La polarización, la desinformación y la desconfianza en las instituciones estaban con nosotros antes de la pandemia. Pero la experiencia de la crisis sanitaria, de los confinamientos y otras medidas de distanciamiento social ha contribuido a una sociedad más rota, de individuos más aislados y frágiles, más expuestos a un mundo virtual, crecientemente acelerado y caótico. “Hay una epidemia de soledad”, sostiene Schroeder Stribling, presidenta y directora ejecutiva de Mental Health America, una organización sin ánimo de lucro, en el citado artículo. “Ha habido mucho aislamiento y la pandemia contribuyó enormemente a eso. Hemos visto directamente cómo nos afecta el aislamiento: nos enferma”, añade. Junto a la ruptura de los procesos de relación, estuvieron la pérdida de la noción del tiempo y de nuestros referentes cotidianos. La sensación de que el mundo humano, tal y como lo conocemos, puede detenerse de un día para otro, sin mediar violencia física, fue una experiencia antropológica inédita. No sería extraño que haya dejado una huella mucho más profunda de lo que aparenta en nuestro inconsciente individual y colectivo.

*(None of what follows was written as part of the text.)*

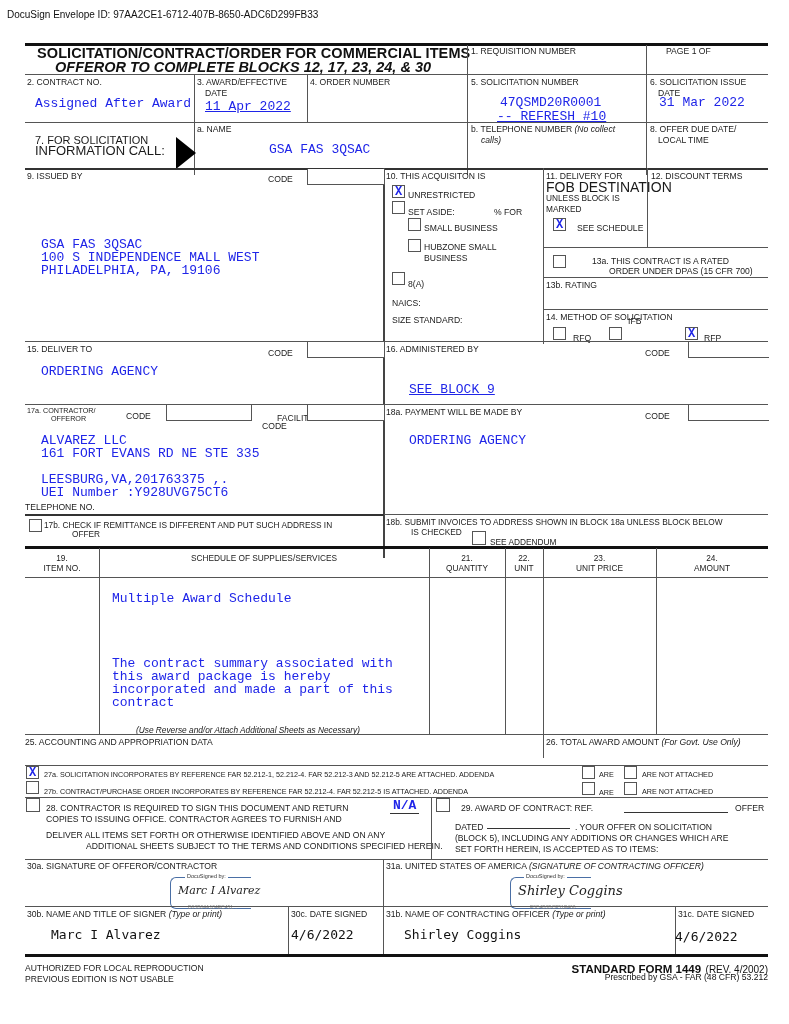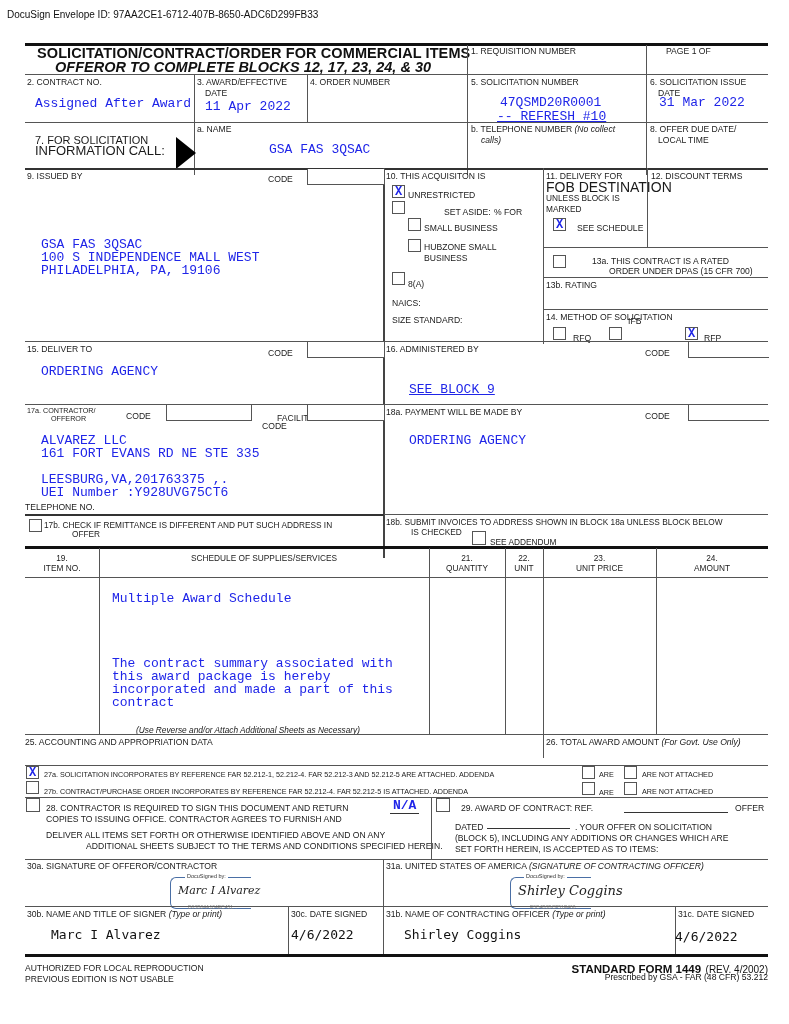"11 Apr 2022" div.val { text-decoration: none -> underline }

Es comprensible que ese duelo no resuelto, esa tristeza convertida en ira, responda bien por un tiempo a las retóricas coléricas y actitudes agresivas que vemos proliferar ahora mismo, proporcionando en muchos un espejismo de alivio. Si atendemos al ciclo del duelo, es de esperar que en algún momento la ira se disuelva y regrese la tristeza. Con ella, la asunción de la pérdida, en este caso, el reconocimiento colectivo de todo lo que perdimos en los años de pandemia, cada uno a su escala y en su contexto, y cómo esos años cambiaron el curso de muchas trayectorias. A partir de este reconocimiento, es posible que entremos en una etapa más constructiva, de mayor sosiego y mesura.
Olivia Muñoz-Rojas es doctora en Sociología por la London School of Economics e investigadora independiente. oliviamunozrojasblog.com.